Monday with the time running out on our Ho-Ho tickets, we took an "orange" line bus from Kelvin Ter (the square at the top of our street) to the Dohány Synagogue. Visiting this was something that has been on my 'to do' list for a while. We were lucky as the line was short and we probably waited no more than 10 minutes for a ticket and then joined the 11 am tour already in progress. Interesting,
every male entering the synagogue was given a paper yarmulke to wear. I am not familiar with Jewish traditions but we found out men of this form of Judaism are expected to cover their heads at all times. As we had missed some of the info and weren't too impressed with the guide, after she was finished, we waited for the next guide. He was much better. The following is information from Wikipedia about the synagogue:
The Dohány Street Synagogue, also known as the Great Synagogue or Tabakgasse Synagogue, is a historical building in Erzsébetváros, the 7th district of Budapest, Hungary. It is the largest synagogue in Europe and the second largest in the world after one in New York city. It seats 3,000 people and is a centre of Neolog Judaism. The synagogue was built between 1854 and 1859 in the Moorish Revival style, with the decoration based chiefly on Islamic models from North Africa and medieval Spain (the Alhambra). The synagogue's Viennese architect, Ludwig Förster, believed that no distinctively Jewish architecture could be identified, and thus chose "architectural forms that have been used by oriental ethnic groups that are related to the Israelite people, and in particular the Arabs". The interior design is partly by Frigyes Feszl. The Dohány Street Synagogue complex consists of the Great Synagogue, the Heroes' Temple, the graveyard, the Memorial and the Jewish Museum, which was built on the site on which Theodor Herzl's house of birth stood. D ohány Street itself, a leafy street in the city center, carries strong Holocaust connotations as it constituted the border of the Budapest Ghetto.
The guide
gave us the following information:
- There were around 900.000 Jews living in Hungary at the start of
WWII and most of them perished either in
Auschwitz, Dachau or Bergen Belsen.
- Raoul Wallenberg, a Swede, is credited with saving the lives of tens of thousands of Jews living in Budapest. The complex includes a memorial to him.
- Because the Allies were aware many Jews were living in the ghetto around the synagogue, this area of Budapest wasn't bombed so the synagogue, and many of the Jews, about 70,000 of them, survived.
- Behind the synagogue there is a mass grave with something like 2000 people buried there plus a memorial to Wallenberg and a beautiful sculpture called The Tree of Life which is basically an upside down menorah which looks like a willow tree. Most of the leaves on the tree are engraved with the names of Hungarian victims of the Holocaust.

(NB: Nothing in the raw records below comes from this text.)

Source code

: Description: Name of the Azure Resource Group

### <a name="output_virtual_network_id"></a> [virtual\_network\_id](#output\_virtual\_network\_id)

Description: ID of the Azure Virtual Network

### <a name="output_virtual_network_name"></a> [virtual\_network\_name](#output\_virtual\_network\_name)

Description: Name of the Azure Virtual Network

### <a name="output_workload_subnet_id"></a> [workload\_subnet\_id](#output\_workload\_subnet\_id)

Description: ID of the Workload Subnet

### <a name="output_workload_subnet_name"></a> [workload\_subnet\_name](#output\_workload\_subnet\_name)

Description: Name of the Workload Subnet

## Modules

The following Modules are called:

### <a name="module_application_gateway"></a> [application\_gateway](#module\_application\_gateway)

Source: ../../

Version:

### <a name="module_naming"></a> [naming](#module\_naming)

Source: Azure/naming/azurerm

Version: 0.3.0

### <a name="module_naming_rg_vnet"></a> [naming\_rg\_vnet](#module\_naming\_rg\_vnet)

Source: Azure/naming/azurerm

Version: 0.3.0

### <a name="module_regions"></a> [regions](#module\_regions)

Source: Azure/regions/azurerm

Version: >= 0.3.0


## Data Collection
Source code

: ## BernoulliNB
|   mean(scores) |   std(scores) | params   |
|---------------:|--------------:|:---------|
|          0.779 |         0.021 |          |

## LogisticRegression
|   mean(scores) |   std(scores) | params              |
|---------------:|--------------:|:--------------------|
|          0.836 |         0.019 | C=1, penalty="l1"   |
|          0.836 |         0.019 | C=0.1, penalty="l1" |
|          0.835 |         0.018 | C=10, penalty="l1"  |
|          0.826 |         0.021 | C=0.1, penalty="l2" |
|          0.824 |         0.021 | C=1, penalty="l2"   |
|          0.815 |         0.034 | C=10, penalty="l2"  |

Just behind the synagogue in what was the ghetto is another memorial to a Swiss man named Karl Lutz who was also responsible for saving some Jewish lives. On a related note, I have written before about the "Stolperstein" which are brass plates placed in the cobblestones in front of houses memorializing Jews taken from the residence (typically, the plates give the persons' names and their fate). I have seen a number of them in Germany (Gengenbach, for example) but we have also spotted several here.
| Carl Lutz Memorial |
| Stolperstein (above and below) |
Following our visit to the synagogue, we had wanted to wander more around the ghetto area but it was raining so we hopped on the "orange" line bus and headed over the Liberty Bridge to the Buda side where we got off at the Gellert Hotel and Spa. Kath wanted to experience the baths here. Afterwards, she said she was more impressed with Harrison Hot Springs than this world famous spa!
Our final stop of the day was the nearby Chapel in the Rock. This
chapel is on a small hill directly opposite the landmark Danubius Hotel
Gellért. It was built into a cave in 1926 and was the seat of Hungary's Pauline
order until 1951, when the priests were imprisoned by the communists and the
cave sealed off. It was reopened and reconsecrated in 1992. Behind the chapel
is a monastery with neo-Gothic turrets that are visible from Liberty Bridge.